We wrote a while ago about a new law that was supposed to unclog the loan rehabilitation logjam. Since then, the market has rebounded and according to guaranty agencies, there are now buyers for most rehabilitated loans. However, we are finding that borrowers that are only able to make relatively low “reasonable and affordable” payments are all too often denied relief. And the Department of Education has yet to exercise the authority granted in the new law to help these borrowers.
The lack of buyers is hardly the only problem with loan rehabilitation. We recently compiled a list of the most common “excuses” or justifications we hear from lenders about why they pressure borrowers into paying more than they can afford, including:
1. Borrowers must pay more to pay off the loan in a reasonable period of time.
Response: These borrowers should be able to use the income-based repayment program (IBR), which allows qualified borrowers to stretch payments over a longer period of time if necessary. Why should borrowers coming out of default be treated differently than other borrowers selecting IBR?

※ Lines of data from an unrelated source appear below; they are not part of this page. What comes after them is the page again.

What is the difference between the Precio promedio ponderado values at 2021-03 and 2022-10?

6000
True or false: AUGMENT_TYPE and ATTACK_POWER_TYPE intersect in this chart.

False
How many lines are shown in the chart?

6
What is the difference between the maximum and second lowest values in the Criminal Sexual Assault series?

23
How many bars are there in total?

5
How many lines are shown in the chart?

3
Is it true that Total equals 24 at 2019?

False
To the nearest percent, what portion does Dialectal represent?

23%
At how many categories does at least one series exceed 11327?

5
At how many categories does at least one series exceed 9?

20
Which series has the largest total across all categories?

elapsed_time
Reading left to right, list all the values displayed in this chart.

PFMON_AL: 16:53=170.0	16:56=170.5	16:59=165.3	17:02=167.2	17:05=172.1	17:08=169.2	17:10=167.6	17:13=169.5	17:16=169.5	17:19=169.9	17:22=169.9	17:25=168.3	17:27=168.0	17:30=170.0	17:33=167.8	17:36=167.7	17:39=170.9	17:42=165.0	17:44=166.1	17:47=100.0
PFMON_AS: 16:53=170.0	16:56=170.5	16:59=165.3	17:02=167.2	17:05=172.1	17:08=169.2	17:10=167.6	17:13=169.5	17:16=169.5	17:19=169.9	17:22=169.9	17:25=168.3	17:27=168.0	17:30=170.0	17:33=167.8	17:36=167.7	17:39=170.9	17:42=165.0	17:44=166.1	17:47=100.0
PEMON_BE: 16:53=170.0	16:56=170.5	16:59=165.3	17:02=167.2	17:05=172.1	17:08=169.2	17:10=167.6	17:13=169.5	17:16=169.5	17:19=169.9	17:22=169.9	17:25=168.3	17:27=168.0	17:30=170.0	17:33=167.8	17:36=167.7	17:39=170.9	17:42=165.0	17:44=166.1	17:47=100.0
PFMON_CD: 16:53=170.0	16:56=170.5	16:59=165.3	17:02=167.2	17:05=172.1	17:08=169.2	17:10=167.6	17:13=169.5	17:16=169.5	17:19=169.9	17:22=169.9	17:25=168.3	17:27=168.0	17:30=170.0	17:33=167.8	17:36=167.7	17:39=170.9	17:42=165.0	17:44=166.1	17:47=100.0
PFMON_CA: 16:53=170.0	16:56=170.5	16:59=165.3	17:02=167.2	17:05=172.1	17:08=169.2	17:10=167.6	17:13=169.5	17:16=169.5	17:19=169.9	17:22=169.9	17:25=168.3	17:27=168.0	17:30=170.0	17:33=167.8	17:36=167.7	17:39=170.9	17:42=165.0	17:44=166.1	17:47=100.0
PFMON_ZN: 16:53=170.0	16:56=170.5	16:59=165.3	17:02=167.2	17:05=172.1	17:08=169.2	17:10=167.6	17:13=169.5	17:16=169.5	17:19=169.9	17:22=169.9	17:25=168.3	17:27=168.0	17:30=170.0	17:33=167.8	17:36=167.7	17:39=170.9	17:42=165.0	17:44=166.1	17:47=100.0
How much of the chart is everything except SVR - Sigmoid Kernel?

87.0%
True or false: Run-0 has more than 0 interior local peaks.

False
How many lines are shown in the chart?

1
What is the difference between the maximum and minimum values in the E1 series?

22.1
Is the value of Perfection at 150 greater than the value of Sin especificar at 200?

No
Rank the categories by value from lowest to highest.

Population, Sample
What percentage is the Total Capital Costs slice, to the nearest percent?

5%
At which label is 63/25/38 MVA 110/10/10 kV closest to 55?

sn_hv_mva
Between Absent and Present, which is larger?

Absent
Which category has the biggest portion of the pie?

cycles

2. Borrowers must pay more so that the agencies can sell the loans.
Response: We have seen no evidence that prospective buyers place restrictions on loans based on the amount of monthly rehabilitation payments. If this is in fact true, shouldn’t the agencies be counseling borrowers about other options such as consolidation?
3. Borrowers with low payments are more likely to default.
Response: Once again, where’s the evidence? And even if this is true, it does not trump the borrower’s right to a reasonable and affordable rehabilitation plan. Further, borrowers that default after rehabilitation are not allowed to rehabilitate again in the future.
4. Higher payments demonstrate borrower commitment.
Response: This does not trump the borrower’s right to a reasonable and affordable rehabilitation plan. The key terms are “reasonable” and “affordable”, much different than a collector’s subjective feelings about the borrower’s level of commitment.
5. Borrowers with higher payments are better able to handle post-rehabilitation payment plans.
Response: This excuse is an agency favorite, but not usually accurate in the era of IBR. Borrowers should be given information to ease the transition to IBR so that there is no big bump in payments as they come out of rehabilitation.
6. Borrowers should pay more because they are probably hiding income and assets.
Response: Collectors have the right to ask the borrower to document income and expenses. If they think a borrower is hiding something, they should do their job and ask for verification, not deny rights.
We are very troubled by the failure of most collectors to discuss a range of options with borrowers in default. Collectors must counsel borrowers objectively so that they can weigh the pros and cons of various options such as rehabilitation and consolidation. Instead, many collectors highlight the options that benefit them the most. For example, many collectors inflate the credit reporting benefits of rehabilitation to encourage this option and discourage consolidation. We repeatedly hear from agencies that they try to avoid referring too many borrowers to consolidation because of a supposed limit on consolidation. This is wrong. There is no limit on the number of consolidations. Instead, the collectors are referring to the fact that they get less commission if they refer too many borrowers to consolidation. This is the reality—The collectors are following their own financial best interests rather than fairly counseling borrowers and fairly administering the complex rights available under the federal student loan programs.